Sanierung der Waldshuter Kläranlage oder Leitungsbau zum Anschluss an die Kläranlage Albbruck – die Entscheidung über diese Frage sorgte vor zwei Jahren für eine heftige Debatte im Waldshut-Tiengener Gemeinderat. Nun kam das Thema erneut auf die Agenda. Und Referent Jochen Molitor von SAG Ingenieure hatte dabei auch zwei Hiobsbotschaften im Gepäck: Die zu erwartenden Kosten für die Sanierung haben sich inzwischen um 25 Prozent erhöht. Demnach stehen für die noch fälligen Maßnahmen rund 16 Millionen Euro an Kosten im Raum. Außerdem muss nach der Ablehnung eines Förderantrags muss ein neuer gestellt werden.
Zweites Nachklärbecken dringend benötigt
Gemessen am Alter der Anlage, die in weiten Teilen aus den 70er Jahren stammt, sei der Zustand „ordentlich“, wie Molitor darstellte. Das liege teilweise daran, dass in den vergangenen Jahren bereits einige Maßnahmen durchgeführt wurden.

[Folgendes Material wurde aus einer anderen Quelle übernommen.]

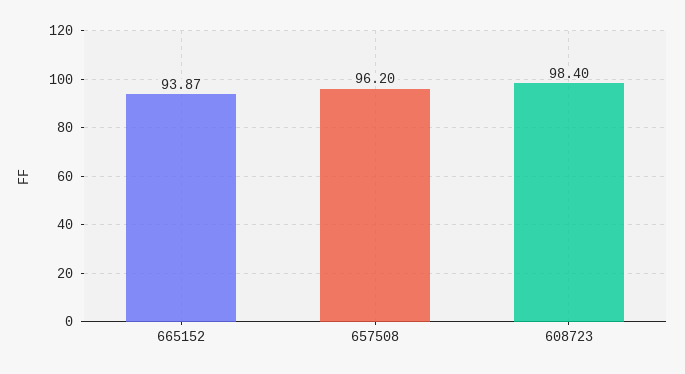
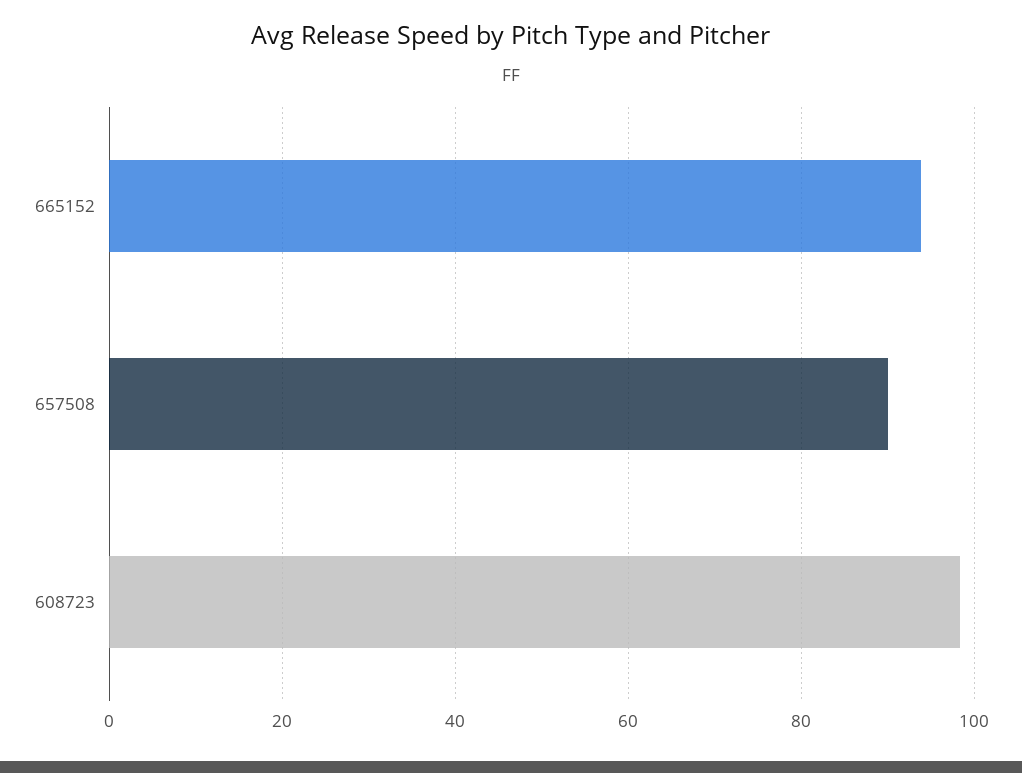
657508: 96.2 -> 90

Indes ist die Technik an vielen Stellen veraltet, die Dimensionen der Kläranlage sind zu klein und auch gesetzliche Vorschriften machen Sanierungen nötig. Entsprechend wurde ein Maßnahmenkatalog erarbeitet und vom Gemeinderat beschlossen.
Unerwartet drastisch macht sich allerdings die Kostenentwicklung bemerkbar, die Molitor auf 25 Prozent beziffert. Besonders deutlich machen sich diese beim Neubau eines zweiten Nachklärbeckens bemerkbar. Hier war mit 4,7 Millionen Euro kalkuliert worden, inzwischen rechnen die Experten mit mindestens sieben Millionen Euro Kosten. „Der Aushub und die Entsorgung des belasteten Untergrunds sind ein Grund für diese Kostenentwicklung“, schildert Molitor.
Fördermittel heiß umkämpft
Dass ein Förderantrag der Stadt für die Sanierung Anfang des Jahres ebenso abgelehnt wurde wie ein weiterer Förderantrag für den geplanten Neubau eines Regenrückhaltebeckens in Tiengen, schmerzt in diesem Zusammenhang besonders, wie auch Oberbürgermeister Martin Gruner einräumen musste: „Es gibt nur begrenzte Mittel und der Wettkampf der Antragssteller ist groß“, begründete er die Ablehnung. Neue Anträge seien aber bereits gestellt.
Kosten „machen sprachlos“
Nicht zuletzt bei Harald Würtenberger (FW) riss die aktuelle Entwicklung alte Wunden auf, wie er unumwunden einräumte: „Es ist kaum zwei Jahre her, dass uns die Leitung nach Albbruck kaputt gerechnet wurde, und wir uns deshalb für diese Sanierung entschieden haben. Jetzt haben wir den Salat.“ Er sei überzeugt, dass die Alternativlösung für die Stadt langfristig die bessere Variante gewesen wäre.
Dieser Darstellung widersprach Naiara Belucci vom Tiefbauamt entschieden: „Ich bin von Beginn an für dieses Projekt zuständig. Es wurde niemals gelogen. Der Anschluss an Albbruck war damals mit 24 Millionen Euro teurer, und auch bei dieser Variante gäbe es Kostensteigerungen.“
Auch Gruner betonte: „Ich gehe nicht davon aus, dass an irgendeiner Stelle falsche Zahlen präsentiert wurden.“ Gleichzeitig ließ er aber auch keinen Zweifel an der Dringlichkeit der Sanierung und des Baus eines zweiten Nachklärbeckens: „Wenn das vorhandene ausfällt, wäre es fatal, denn das bedeutet die Verschmutzung des Rheins.“
Dennoch musste auch Petra Thyen (Grüne) einräumen, dass es um einen Kostenfaktor gehe, „der einfach sprachlos macht“. Immerhin: Danach habe die Anlage eine wahrscheinliche Nutzungsdauer von etwa 50 Jahren, so Ingenieur Molitor.
Weitere technische Innovationen in Diskussion
Noch nicht berücksichtigt sind bei der anstehenden Sanierung derweil moderne technische Einrichtungen wie eine UV-Anlage, wir Dieter Flügel (SPD) anmerkte. Laut Molitor habe das den Grund, dass der Einbau einer solchen zusätzlichen Reinigungsstufe, mit der Medikamentenrückstände aus dem Wasser entfernt werden können.
Frühestens in 20 Jahren ein Thema werde, denn noch werde über die geeignete technische Lösung diskutiert. Allerdings: „Dann wird wiederum eine Millioneninvestition notwendig sein“, so Molitor.